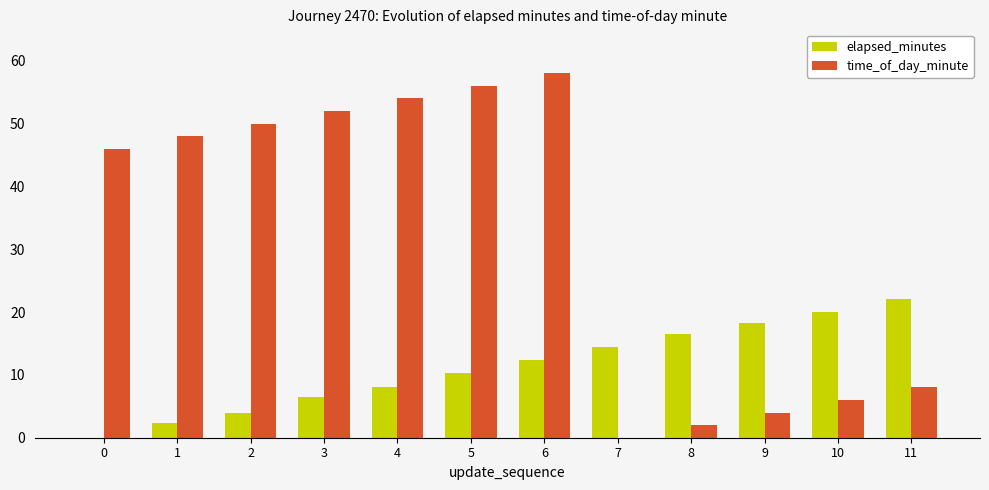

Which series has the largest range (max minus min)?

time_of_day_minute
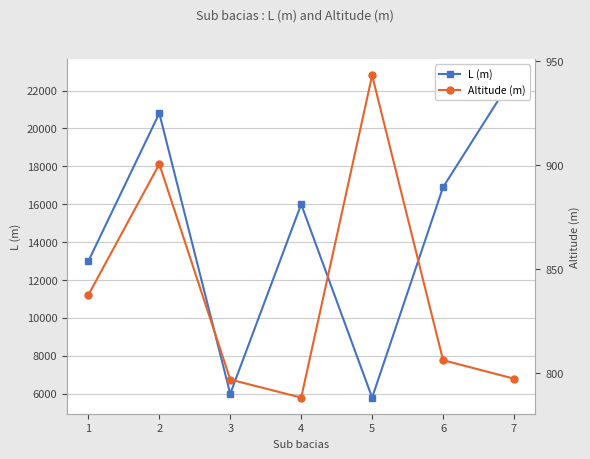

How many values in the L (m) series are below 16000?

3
────────
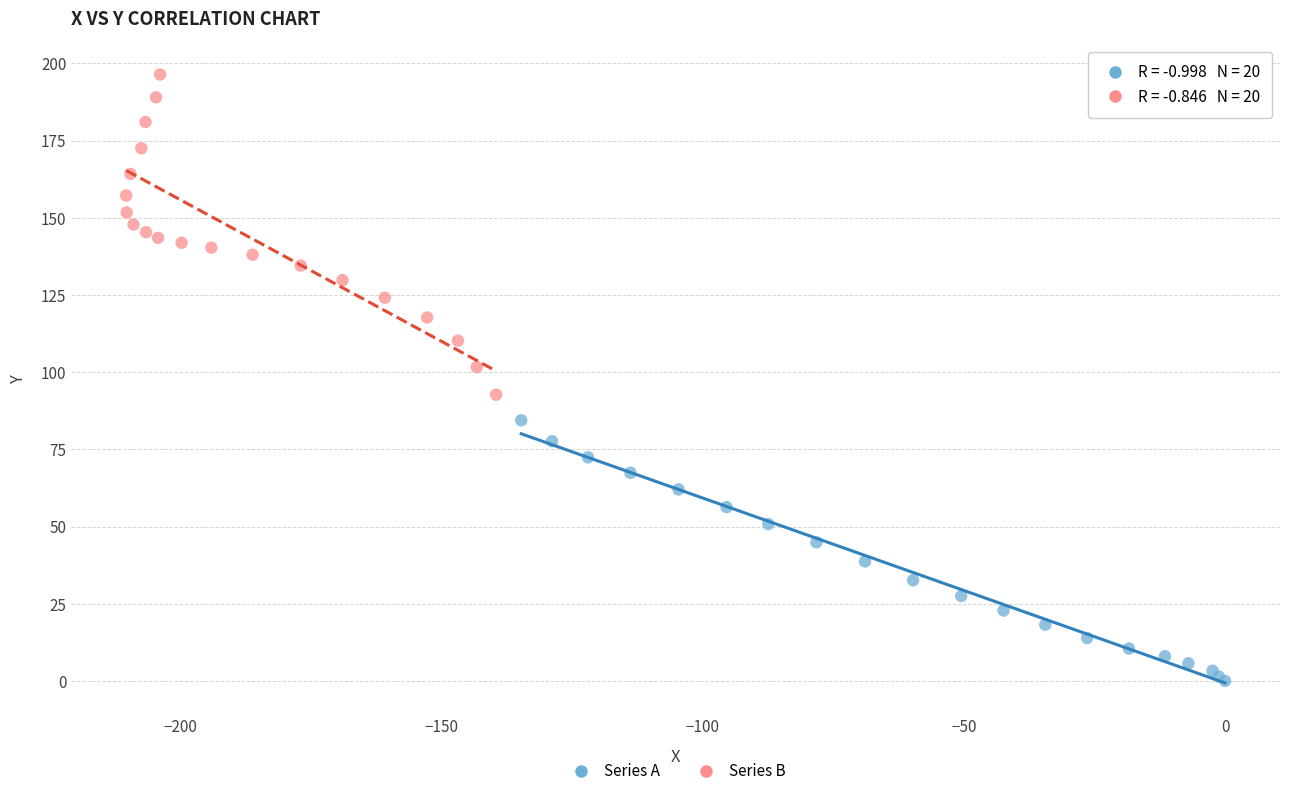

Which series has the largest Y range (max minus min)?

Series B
────────
Problem to solve:
Copy the rows above between the line holding "Which series has the largest range" and the line holding "How many values", inclusive. Leave the pictures out of your copy.

Task response:
Which series has the largest range (max minus min)?

time_of_day_minute

How many values in the L (m) series are below 16000?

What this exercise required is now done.